Das Internat reagierte auf den Vorfall auch in einem Brief, der an die Eltern ging: “Die Stiftung Louisenlund steht für Toleranz, Völkerverständigung, Weltoffenheit – und wendet sich gegen jede Form von Ausgrenzung, Rassismus oder Ausländerfeindlichkeit. Diese Werte sind unser fundamentaler Erziehungsauftrag“, heißt es in dem Schreiben, das auch an die Schüler- und Lehrerschaft ging.
Vor der Schülerparty hatte ein rassistischer Vorfall an Pfingsten in einem Nobel-Lokal auf Sylt bundesweit für Empörung gesorgt. In einem kurzen Video, das in den sozialen Medien verbreitet wurde, sangen junge Menschen ebenfalls zu “L'Amour toujours” rassistische Parolen, der Staatsschutz ermittelt nun wegen Volksverhetzung und des Verwendens verfassungswidriger Symbole.

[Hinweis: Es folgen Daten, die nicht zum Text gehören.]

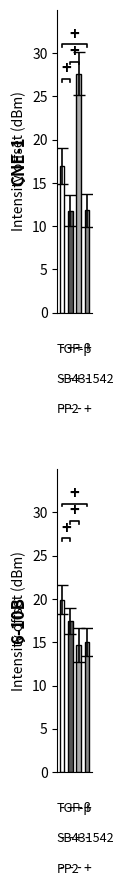

Which series has the largest range (max minus min)?

CNE-1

Ähnliche Fälle nehmen deutschlandweit zu. In Niedersachsen sollen bei einer mehrtägigen Veranstaltung in Altendorf nördlich von Wolfsburg mehrere Personen rassistische Parolen zu dem Lied gesungen haben, was ebenfalls Ermittlungen des Staatsschutzes zur Folge hat. Ein ähnlicher Vorfall ereignete sich auf dem Schützenfest in Löningen im Landkreis Cloppenburg an Pfingsten.
Auch beim Partyumzug Schlagermove in Hamburg sollen Teilnehmer zu "L'Amour toujours" rassistische Parolen gerufen und den Hitlergruß gezeigt haben. Das Landeskriminalamt für Staatsschutzdelikte ermittelt.
In Sachsen-Anhalt laufen ebenfalls mehrere Ermittlungen. Beim traditionellen Fest Leißlinger Eierbetteln in einem Festzelt bei Weißenfels sollen Besucher zu dem Partyhit “Ausländer raus” und “Deutschland den Deutschen” gegrölt haben. In Magdeburg und Halle wurden ähnliche Vorfälle gemeldet.